A phenomenon that has occurred more in recent years with the proliferation of “media platforms” on the internet that support ISIS is what one might call the deniable claim. Some of these media platforms have gained enormous audiences by exploiting the ambiguity about their relationship to ISIS. These pro-ISIS media platforms will spread unfounded claims and threats, and disseminate photo montages and other propaganda that is stylistically in-line with ISIS. While such propaganda is often of a much lower technical quality that that produced by the “official” ISIS media outlets, and often is a mere reiteration or pastiche of pre-existing propaganda, it has two advantages for ISIS. It engages the audience of ISIS sympathisers, who are spending time creating free content for the terrorists and forming online communities where it is shared. And such content still gains Western media attention, despite not being ISIS “proper”, as do the claims and threats, because everyone understands that these platforms are at a minimum inspired by ISIS and in many cases have links of various kinds. For ISIS, this is the best of all worlds. It gets attention for their movement, and terror and panic can be sown among their enemies. But because these channels are “unofficial”, the exposure of the fraudulence of these claims and threats does not damage ISIS itself. In short, ISIS found a way to inflate the image and sense of threat posed by the organisation, while being immune to the reputational costs of spreading disinformation.

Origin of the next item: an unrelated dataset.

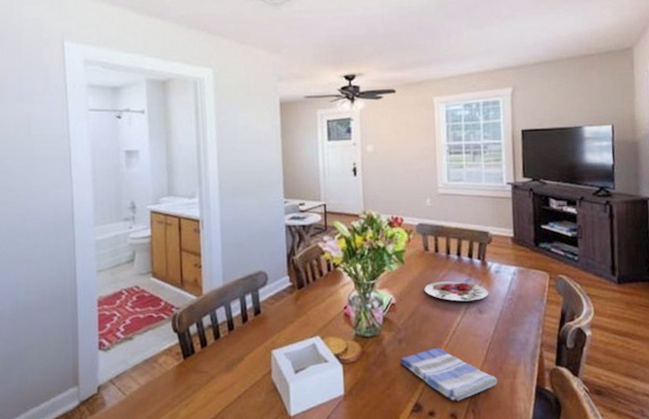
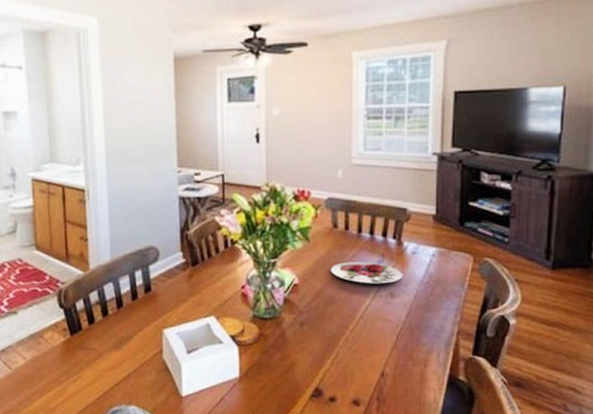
dish towel: present [400,347,498,402] -> none [301,332,406,388]

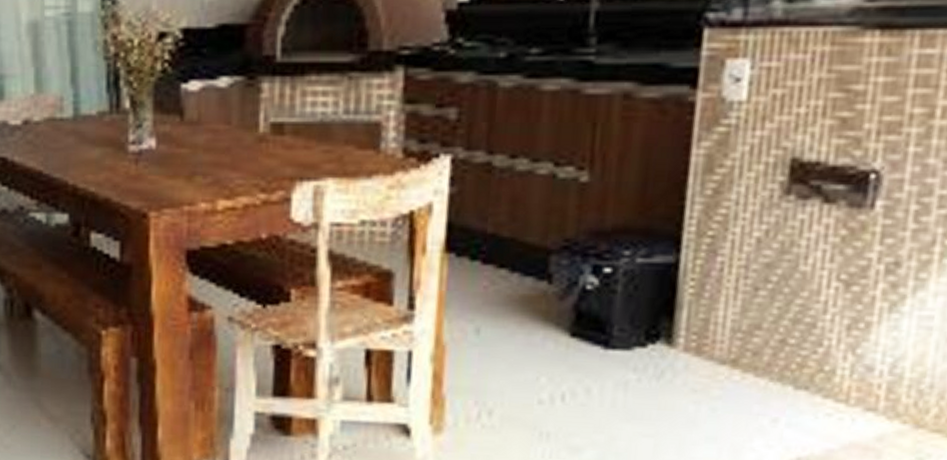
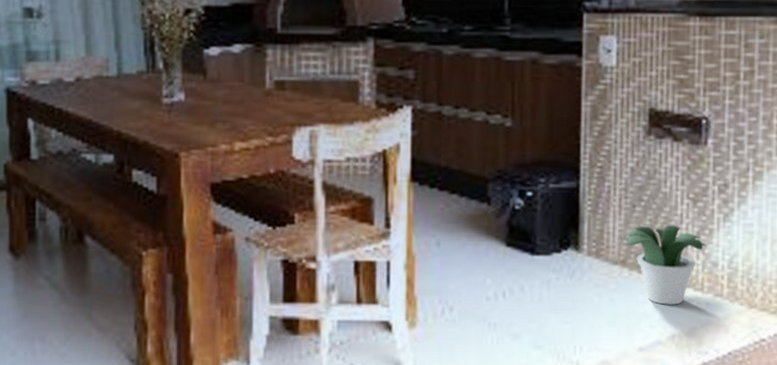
potted plant: none [740,315,860,420] -> present [625,225,707,305]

The final variant of this kind of misinformation is when a group, rather than claiming an attack that is not theirs, blames another actor for an attack that is theirs. An illustrative example is the destruction of the Great Mosque of Al-Nuri in Mosul in 2017. ISIS levelled this iconic building from which Abu Bakr al-Baghdadi had proclaimed the restoration of the caliphate in his first public appearance three years earlier to avoid the symbolic defeat of seeing ISIS expelled from the area and the mosque occupied by the Iraqi army. However, Al-Baghdadi did not wish to assume responsibility for having destroyed one of the most important mosques in the Sunni world, so ISIS claimed the mosque was destroyed by an American airstrike. In this case, the disinformation operation failed: the coalition drones produced real-time images of the explosion, demonstrating that the detonation came from inside the building.